FILE - Afghan women's rights activists carry the coffin of Farkhunda, an Afghan woman who was beaten to death and set alight on fire March 19, during her funeral ceremony in Kabul, March 22, 2015.

A new United Nations report said Afghanistan's judicial system is still failing women, even with the Islamic fundamentalist Taliban out of power.

The report released Sunday said only 5 percent of cases of violence against women result in punishment for the criminals.

U.N. Assistant Secretary-General for Human Rights Ivan Simonovic said at a Kabul news conference, "Interviews with women and girls subjected to violence revealed that negative perceptions of the justice system as slow, corrupt and distant continued to discourage women from pursuing criminal prosecution of the perpetrators."

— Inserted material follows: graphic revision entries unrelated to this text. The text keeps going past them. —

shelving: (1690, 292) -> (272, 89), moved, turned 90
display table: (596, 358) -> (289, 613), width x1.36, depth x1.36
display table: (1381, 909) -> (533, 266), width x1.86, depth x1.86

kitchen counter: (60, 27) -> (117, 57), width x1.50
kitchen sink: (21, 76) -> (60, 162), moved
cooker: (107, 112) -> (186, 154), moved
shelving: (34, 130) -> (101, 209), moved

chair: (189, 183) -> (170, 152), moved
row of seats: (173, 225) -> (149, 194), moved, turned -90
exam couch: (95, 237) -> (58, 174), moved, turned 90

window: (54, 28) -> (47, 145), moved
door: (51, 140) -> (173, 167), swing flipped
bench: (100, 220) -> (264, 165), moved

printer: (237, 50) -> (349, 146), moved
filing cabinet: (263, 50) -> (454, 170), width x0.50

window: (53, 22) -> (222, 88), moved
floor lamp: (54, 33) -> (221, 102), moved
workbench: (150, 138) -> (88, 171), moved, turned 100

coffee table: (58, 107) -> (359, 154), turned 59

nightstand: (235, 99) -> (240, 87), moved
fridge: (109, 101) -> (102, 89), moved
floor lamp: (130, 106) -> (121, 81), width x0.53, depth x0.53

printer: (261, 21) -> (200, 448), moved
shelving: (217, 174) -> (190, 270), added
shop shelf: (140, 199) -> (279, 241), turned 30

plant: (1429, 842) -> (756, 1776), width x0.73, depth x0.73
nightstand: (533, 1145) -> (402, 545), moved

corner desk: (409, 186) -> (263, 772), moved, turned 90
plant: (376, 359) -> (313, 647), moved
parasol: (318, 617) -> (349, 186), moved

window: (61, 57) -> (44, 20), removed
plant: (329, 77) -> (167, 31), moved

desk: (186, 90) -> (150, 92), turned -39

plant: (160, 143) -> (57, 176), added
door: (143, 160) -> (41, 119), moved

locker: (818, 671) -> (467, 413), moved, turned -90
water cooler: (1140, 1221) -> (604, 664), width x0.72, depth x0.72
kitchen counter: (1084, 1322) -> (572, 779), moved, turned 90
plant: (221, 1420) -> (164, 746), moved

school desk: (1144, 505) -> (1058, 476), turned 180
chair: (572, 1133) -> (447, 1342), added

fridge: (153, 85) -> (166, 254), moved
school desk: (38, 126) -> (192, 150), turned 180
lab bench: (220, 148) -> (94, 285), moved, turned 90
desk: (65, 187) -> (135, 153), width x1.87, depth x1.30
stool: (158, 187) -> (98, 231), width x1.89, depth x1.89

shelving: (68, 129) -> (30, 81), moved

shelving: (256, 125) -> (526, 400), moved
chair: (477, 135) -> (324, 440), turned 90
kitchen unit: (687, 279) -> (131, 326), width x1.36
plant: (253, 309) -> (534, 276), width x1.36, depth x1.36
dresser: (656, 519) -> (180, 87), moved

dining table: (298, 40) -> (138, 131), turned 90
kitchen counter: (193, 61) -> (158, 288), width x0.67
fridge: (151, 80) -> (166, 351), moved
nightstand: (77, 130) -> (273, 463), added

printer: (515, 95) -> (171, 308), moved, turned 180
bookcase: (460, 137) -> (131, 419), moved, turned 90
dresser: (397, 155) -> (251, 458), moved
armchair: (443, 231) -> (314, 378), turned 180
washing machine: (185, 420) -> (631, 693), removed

The reports also said many Afghan women are financially dependent on the men who attack them.

"A woman who complains to the authorities about violence and is forced to leave the marital home that is property of her husband often has nowhere to go," Simonovic said.

Afghanistan's constitution guarantees equal rights for women. Educational and job opportunities for women have improved in recent years.

But the report found cultural and family pressure, along with alleged corruption and abuse of power by judicial officials, leaves many women feeling as if there is nowhere they can find justice.

U.N. officials urged the Afghan government to strengthen access to justice for women by adopting institutional and policy reforms, and enforcing laws protecting them from violence.